Fin qui abbiamo analizzato le cause che spesso portano allo spostamento da un luogo a un altro e, dunque, da una cultura a un’altra. Ora bisogna concentrarsi su quelle che invece sono le conseguenze, nodo attorno al quale si svolge gran parte della riflessione dell’autore. Il punto è questo: l’immigrato subisce spesso quello che viene definito dai sociologi come un vero shock culturale dovuto principalmente allo sradicamento dal proprio ambiente e alla contemporanea mancanza di strumenti idonei a risolvere i problemi con cui viene a contatto nella cultura d’arrivo.

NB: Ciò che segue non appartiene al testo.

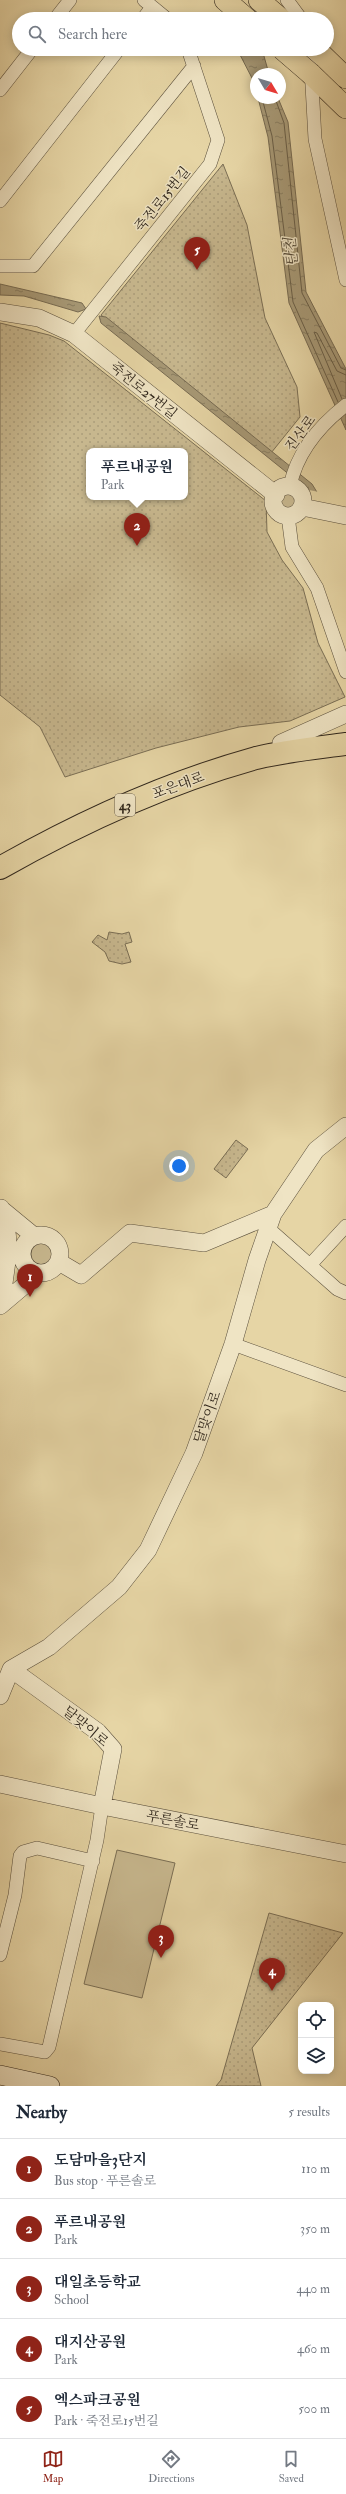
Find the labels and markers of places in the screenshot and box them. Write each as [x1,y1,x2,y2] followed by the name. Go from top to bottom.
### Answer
[184,237,210,270] pin: 5
[124,513,150,546] pin: 2
[17,1264,43,1297] pin: 1
[148,1925,174,1958] pin: 3
[259,1958,285,1991] pin: 4

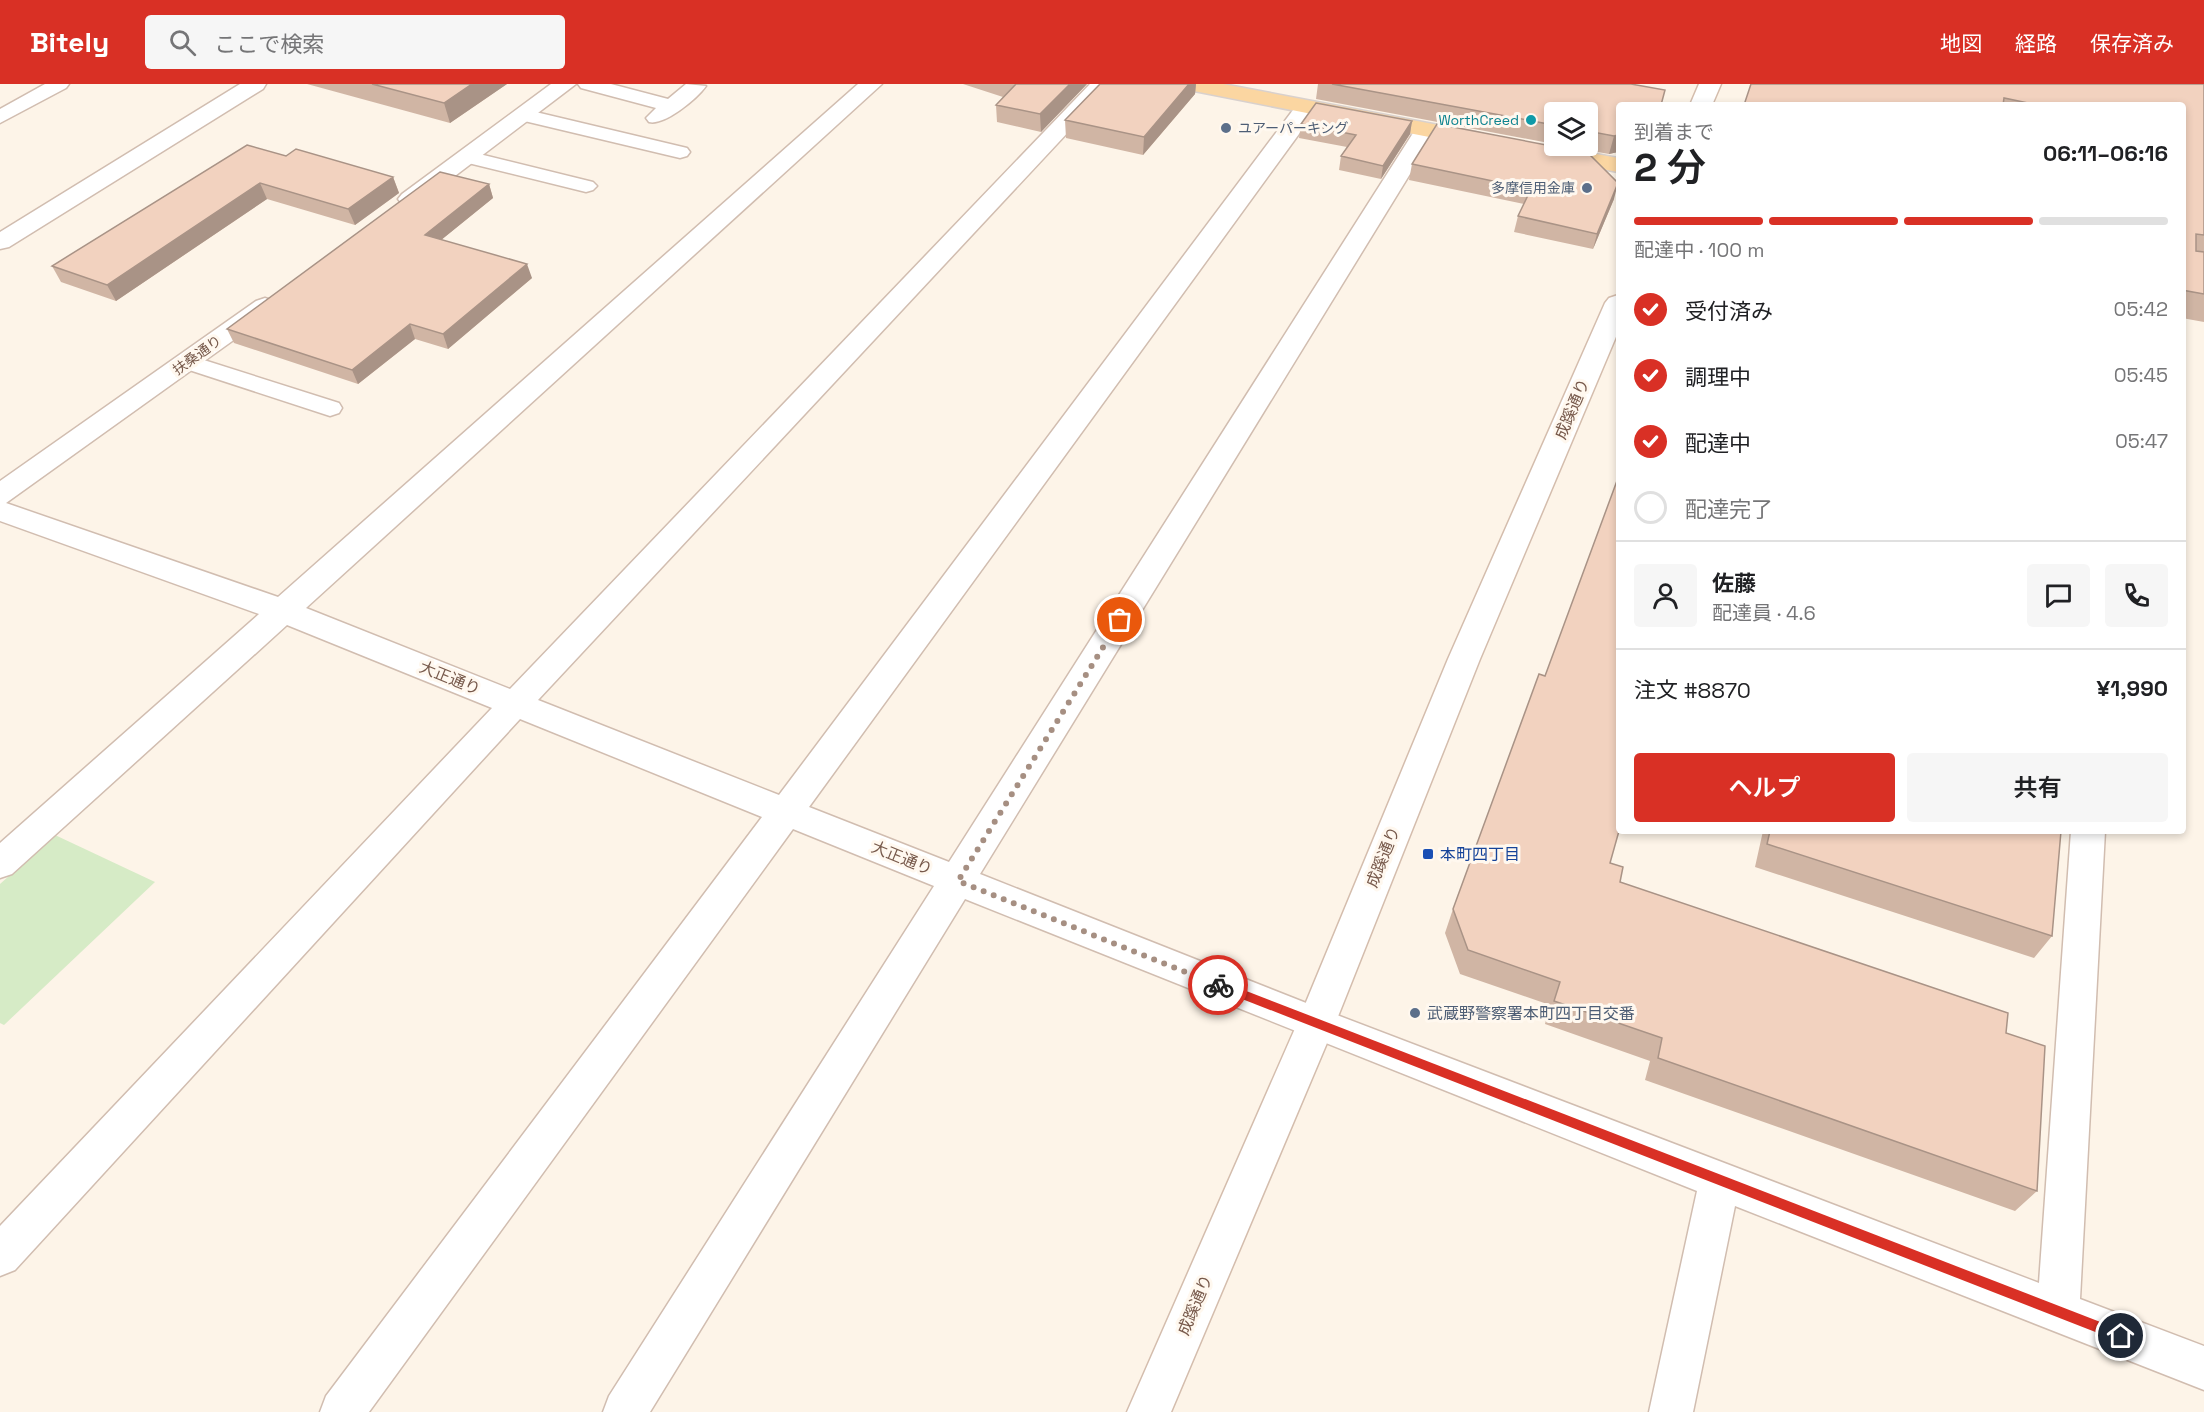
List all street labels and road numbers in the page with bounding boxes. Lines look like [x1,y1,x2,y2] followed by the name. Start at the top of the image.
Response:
[169,331,225,379] street label: 扶桑通り
[1550,375,1594,443] street label: 成蹊通り
[416,656,484,700] street label: 大正通り
[1361,823,1405,891] street label: 成蹊通り
[868,836,936,880] street label: 大正通り
[1173,1271,1217,1339] street label: 成蹊通り

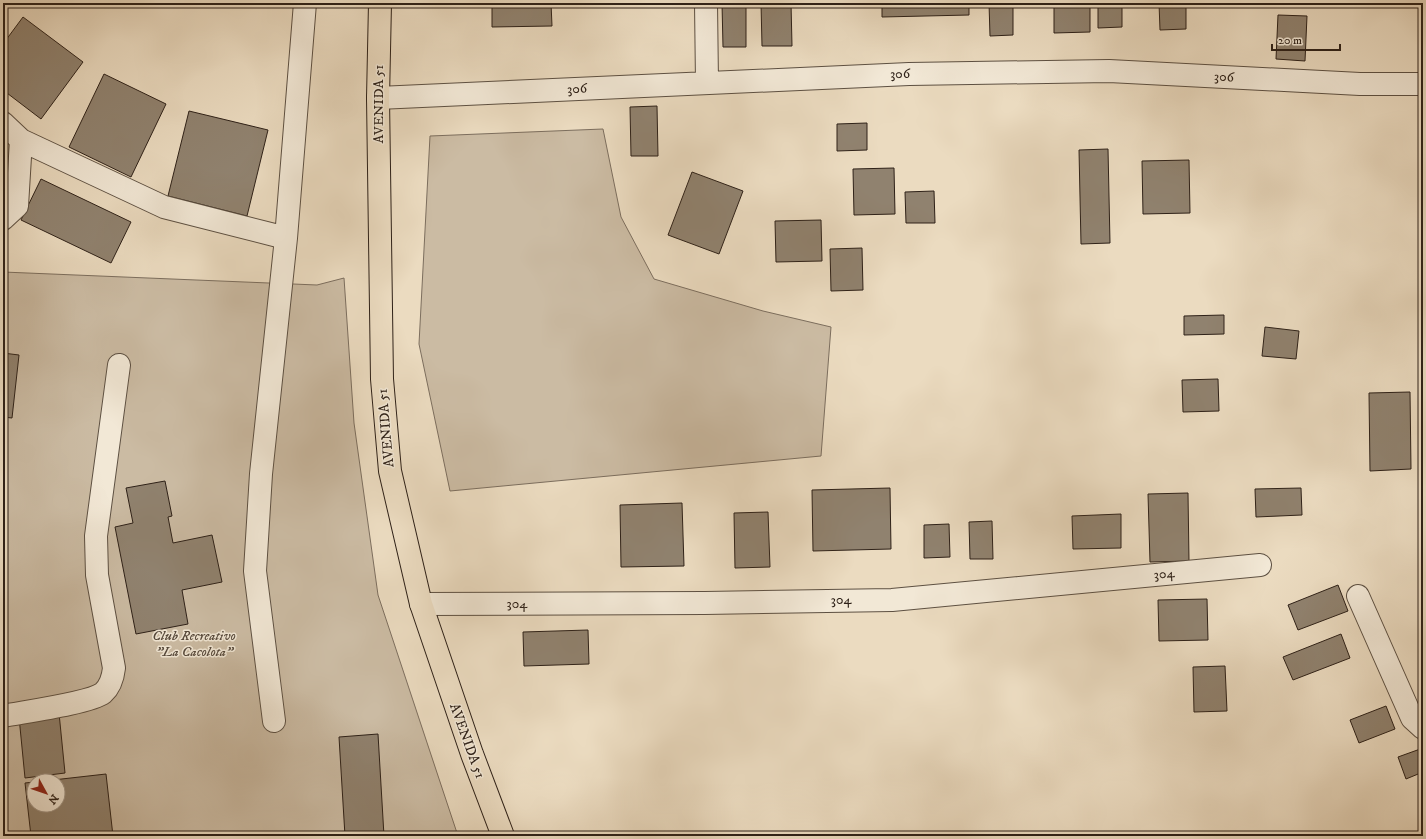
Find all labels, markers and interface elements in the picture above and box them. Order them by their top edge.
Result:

Il risultato? A causa della marginalità sociale dovuta all’essere straniero, il processo di identificazione risulta più che mai messo in pericolo. In tutto questo quadro assolutamente “desolante” il testo di Blandi pone al centro della trattazione una migrazione più volte definita «anomala». Perché? Principalmente perché le spinte provenienti dal basso, di solito soggette a pregiudizi, sono state quelle di maggiore rilievo nel processo di integrazione, poi perché invece di una sorta di “colonizzazione rovesciata della lingua dell’immigrato” – che è ciò che normalmente accade –, in questo caso arabo e siciliano si sono fusi dando origine a una nuova lingua locale.

La storia di fronte alla quale ci pone l’autore spinge senza dubbio a un’acuta riflessione: nonostante i pregiudizi che si portano dietro i siciliani, è stata avviata una pacifica e sana convivenza tra comunità che non solo hanno originato un vero processo di integrazione ma «si sono esposti parafrasando Eduard Spranger, come occasione per l’uomo di ridestare e dischiudere la coscienza». Una narrazione che, incrociando le diverse vie dello stile saggistico e mettendo in risalto storie, racconti e miti, si propone di contribuire a generare percorsi di accoglienza più efficaci e rispettosi della dignità umana.